“Prodigal Summer” is like a hike in the woods with a science teacher at your side. Make that a biology teacher. There’s a whole lot of mating and propagation going on here—from moths to goats and, oh yes, humans. I love Kingsolver’s brand. Yes, I think she’s got a brand. I think she shot up out of the mud and rock, pen in hand. I wonder if there’s an “earthier” writer going. Perhaps the most memorable scene in “Poisonwood Bible” (among many) was the ant attack. In “Animal, Vegetable, Miracle,” the chicken slaughtering sequence was violent and gripping at the same time. When Kingsolver writes something, you experience it in your whole body. “Prodigal Summer” rocks along about an inch off the ground. The book seems to be constantly looking in the cracks and folds of nature, or in the attics and closets and cupboards of houses and barns and cabins. That zooming-eye lens of hers. It can swoop in on the smallest detail and make it pop out of the landscape, never losing the larger images moving across the page.
The “Prodigal Summer” plot and the characters seem to come right out of the stone and dirt. There are five main characters here – Deanna, Eddie, Lusa, Garnett and Nannie. The sixth is the rich setting. Or maybe the setting is number one.
With “Prodigal Summer,” in some cases, I think Kingsolver almost went into too much detail. The little bits and pieces of information being dropped by dialogue almost cluttered the plot and the characters. It’s a fine line. And that’s what I wonder: how do you know when it’s enough?
In “Prodigal Summer,” the constant detail about mammals and bugs and reptiles and their habitats, rituals, needs and mating was, well, just a bit endless. All the major characters seem to have too much knowledge—detailed knowledge. The information about every bird and goat and snake, layered in thick strands in a fairly rich and interesting plot, grew tiresome.
Here’s an example.
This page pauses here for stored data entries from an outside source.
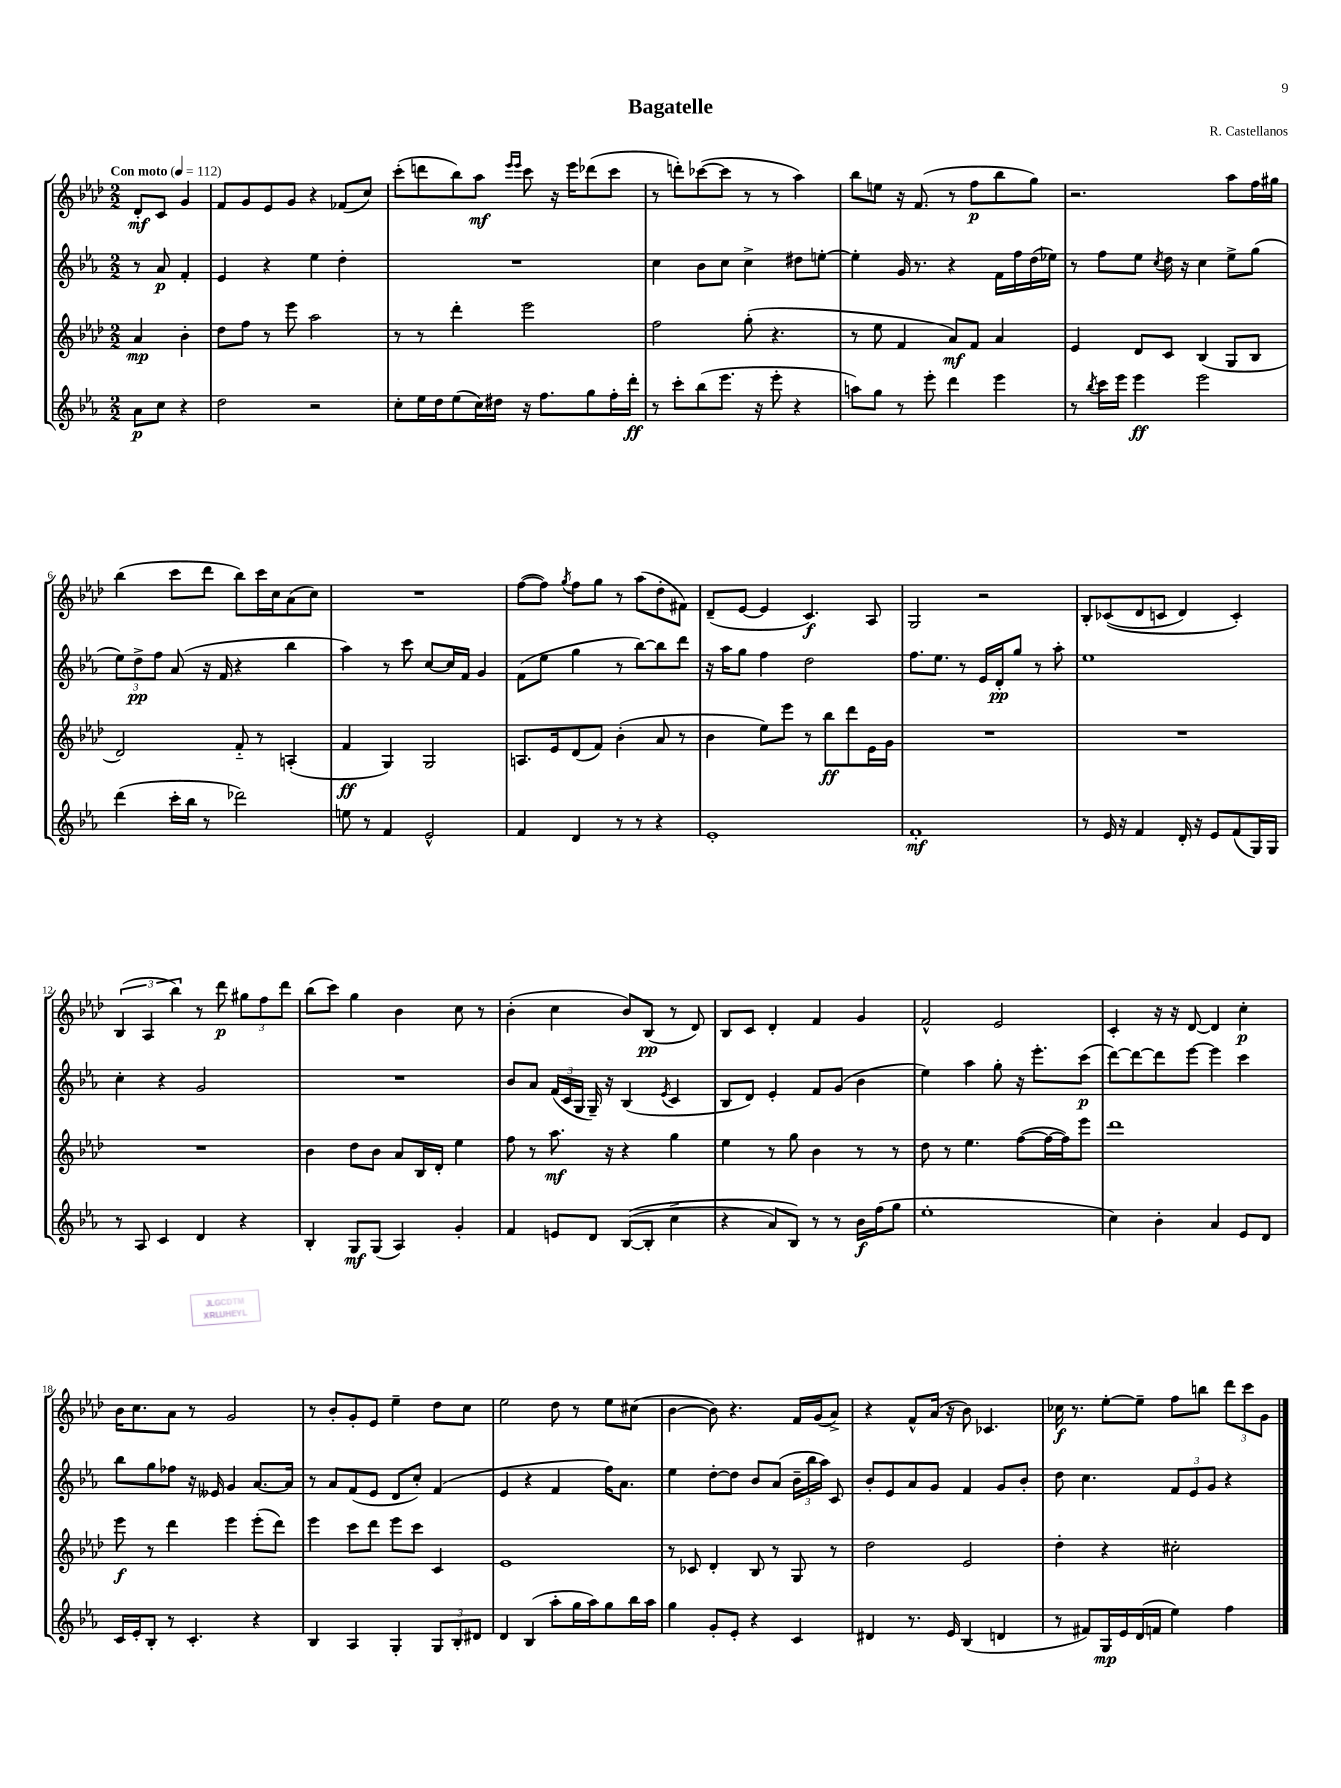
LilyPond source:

\header { title = "Bagatelle" composer = "R. Castellanos" }
<<
\new StaffGroup <<
\new Staff = "s0" {
    \clef treble \key aes \major \numericTimeSignature \time 2/2 \partial 2 \tempo "Con moto" 4 = 112
    \autoBeamOff des'8[-.\mf c'8] g'4 |
    f'8[ g'8 ees'8 g'8] r4 fes'8[( c''8]) |
    c'''8[-.( d'''8 bes''8) aes''8]\mf \grace { ees'''16[ ees'''16] } c'''8 r16 ees'''16[ des'''8( c'''8] |
    r8 d'''8[-.) ces'''8~( ces'''8] r8 r8 aes''4) |
    bes''8[ e''8] r16 f'8.( r8 f''8[\p bes''8 g''8]) |
    r2. aes''8[ f''16 gis''16] |
    bes''4( c'''8[ des'''8] bes''8[) c'''16 c''16 aes'8( c''8]) |
    R1 |
    f''8[~( f''8]) \acciaccatura { g''8 } f''8[ g''8] r8 aes''8[( des''8-. fis'8]) |
    des'8[--( ees'8]~ ees'4 c'4.\f) aes8 |
    g2 r2 |
    bes8[-. ces'8(\( des'8 c'8] des'4) c'4-.\) |
    \tuplet 3/2 { bes4( aes4 bes''4) } r8 des'''8\p \tuplet 3/2 { gis''8[ f''8 des'''8] } |
    bes''8[( c'''8]) g''4 bes'4 c''8 r8 |
    bes'4-.( c''4 bes'8[) bes8]\pp( r8 des'8) |
    bes8[ c'8] des'4-. f'4 g'4 |
    f'2-^ ees'2 |
    c'4-. r16 r16 des'8~ des'4 c''4-.\p |
    bes'16[ c''8. aes'8] r8 g'2 |
    r8 bes'8[-. g'8-. ees'8] ees''4-- des''8[ c''8] |
    ees''2 des''8 r8 ees''8[ cis''8]( |
    bes'4~ bes'8) r4. f'16[ g'16( aes'8]->) |
    r4 f'8[-^ aes'16]( r16 bes'8) ces'4. |
    ces''16\f r8. ees''8[~-. ees''8]-- f''8[ b''8] \tuplet 3/2 { des'''8[ c'''8 g'8] } \bar "|." |
}
\new Staff = "s1" {
    \clef treble \key ees \major \numericTimeSignature \time 2/2 \partial 2
    \autoBeamOff r8 aes'8\p f'4-. |
    ees'4 r4 ees''4 d''4-. |
    R1 |
    c''4 bes'8[ c''8] c''4-> dis''8[ e''8]~-. |
    e''4-. g'16 r8. r4 f'16[ f''16 d''16( ees''16]) |
    r8 f''8[ ees''8] \acciaccatura { c''8 } d''16 r16 c''4 ees''8[-> g''8]( |
    \tuplet 3/2 { ees''8[) d''8->\pp f''8] } aes'8( r16 f'16 r4 bes''4 |
    aes''4) r8 c'''8 c''8[~ c''16 f'16] g'4 |
    f'8[( ees''8] g''4 r8 bes''8[~) bes''8 d'''8] |
    r16 aes''16[ g''8] f''4 d''2 |
    f''8.[ ees''8.] r8 ees'16[ d'16-.\pp g''8] r8 aes''8-. |
    ees''1 |
    c''4-. r4 g'2 |
    R1 |
    bes'8[ aes'8] \tuplet 3/2 { f'16[( c'16 g16] } g16--) r16 bes4( \acciaccatura { ees'8 } c'4 |
    bes8[ d'8]) ees'4-. f'8[ g'8]( bes'4 |
    ees''4) aes''4 g''8-. r16 ees'''8.[-. c'''8]\p( |
    d'''8[~) d'''8~ d'''8 ees'''8]~ ees'''4 c'''4 |
    bes''8[ g''8 fes''8] r16 eeses'16 g'4 aes'8.[~ aes'16] |
    r8 aes'8[ f'8( ees'8] d'8[ c''8]-.) f'4( |
    ees'4 r4 f'4 f''16[) aes'8.] |
    ees''4 d''8[~-. d''8] bes'8[ aes'8]( \tuplet 3/2 { bes'16[-- bes''16 aes''16]) } c'8 |
    bes'8[-. ees'8 aes'8 g'8] f'4 g'8[ bes'8]-. |
    d''8 c''4. \tuplet 3/2 { f'8[ ees'8 g'8] } r4 \bar "|." |
}
\new Staff = "s2" {
    \clef treble \key aes \major \numericTimeSignature \time 2/2 \partial 2
    \autoBeamOff aes'4\mp bes'4-. |
    des''8[ f''8] r8 ees'''8 aes''2 |
    r8 r8 des'''4-. ees'''2 |
    f''2 g''8-.( r4. |
    r8 ees''8 f'4 aes'8[\mf) f'8] aes'4 |
    ees'4 des'8[ c'8] bes4( g8[ bes8] |
    des'2) f'8-_ r8 a4-.( |
    f'4\ff g4) g2 |
    a8.[ ees'16 des'8( f'8]) bes'4-.( aes'8 r8 |
    bes'4 ees''8[) ees'''8] r8 bes''8[\ff des'''8 ees'16 g'16] |
    R1 |
    R1 |
    R1 |
    bes'4 des''8[ bes'8] aes'8[ bes16 des'16]-. ees''4 |
    f''8 r8 aes''8.\mf r16 r4 g''4 |
    ees''4 r8 g''8 bes'4 r8 r8 |
    des''8 r8 ees''4. f''8[~( f''16~ f''16) ees'''8] |
    des'''1 |
    ees'''8\f r8 des'''4 ees'''4 ees'''8[-.( des'''8]) |
    ees'''4 c'''8[ des'''8] ees'''8[ c'''8] c'4 |
    ees'1 |
    r8 ces'8 des'4-. bes8 r8 g8 r8 |
    des''2 ees'2 |
    des''4-. r4 cis''2-. \bar "|." |
}
\new Staff = "s3" {
    \clef treble \key ees \major \numericTimeSignature \time 2/2 \partial 2
    \autoBeamOff aes'8[\p c''8] r4 |
    d''2 r2 |
    c''8[-. ees''16 d''16 ees''8( c''16) dis''16] r16 f''8.[ g''8 f''16-. d'''16]-.\ff |
    r8 c'''8[-. bes''8( ees'''8.] r16 ees'''8-. r4 |
    a''8[) g''8] r8 ees'''8-. d'''4 ees'''4 |
    r8 \acciaccatura { bes''8 } c'''16[ ees'''16] ees'''4\ff ees'''2 |
    d'''4( c'''16[-. bes''16] r8 des'''2) |
    e''8 r8 f'4 ees'2-^ |
    f'4 d'4 r8 r8 r4 |
    ees'1-. |
    f'1-.\mf |
    r8 ees'16 r16 f'4 d'16-. r16 ees'8[ f'8( g16) g16] |
    r8 aes8 c'4 d'4 r4 |
    bes4-. g8[\mf g8]( aes4) g'4-. |
    f'4 e'8[ d'8] bes8[~(\( bes8]-. c''4-> |
    r4 aes'8[) bes8]\) r8 r8 bes'16[\f f''16( g''8] |
    ees''1-. |
    c''4) bes'4-. aes'4 ees'8[ d'8] |
    c'16[ ees'16-. bes8]-. r8 c'4.-. r4 |
    bes4 aes4 g4-. \tuplet 3/2 { g8[ bes8-. dis'8] } |
    d'4 bes4( aes''8[-. g''16 aes''16) g''8 bes''16 aes''16] |
    g''4 g'8[-. ees'8]-. r4 c'4 |
    dis'4 r8. ees'16 bes4( d'4 |
    r8 fis'8[) g16\mp ees'16 d'16( f'16] ees''4) f''4 \bar "|." |
}
>>
>>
Deep into the book, Lusa is explaining about some vines. “This one’s nice, though; it’s supposed to grow here. It gets covered with white flowers at the end of summer, and then it makes millions of seedpods that look like little silver starbursts. It’s called virgin’s bower.” I think you could extract key detail from throughout “Prodigal Summer” and extract another book, “Barbara Kingsolver’s Fairly Random Guide To the Flora and Fauna Of Appalachia.”
I don’t mean to be disrespectful of Kingsolver, I’m just trying to give a flavor for the book. It is stunning how she created three distinct sets of characters and set the stories into motion. Loner Deanna might be most compelling and interesting, but she seemed too feisty and difficult for somebody who has been communing gently with nature. I enjoyed the crotchety relationship between Garnett & Nannie more. Their scenes were funny, touching and bitingly real—two neighbors with sharply contrasting views of the world and how it’s put together. Similarly, how Kingsolver peels back the friction between Cole and Lusa, and then shows Lusa’s struggles to overcome an entrenched family (some of the members of Cole’s extended family are extremely well drawn) is vivid and memorable.
“Prodigal Summer” is not subtle. You are in a whirlwind of intriguing characters, absorbing some terrific conversations, and amazed at the ability of a good writer to make characters leap from the page, fully realized. I just wish I could have removed the parts that made it feel like biology class.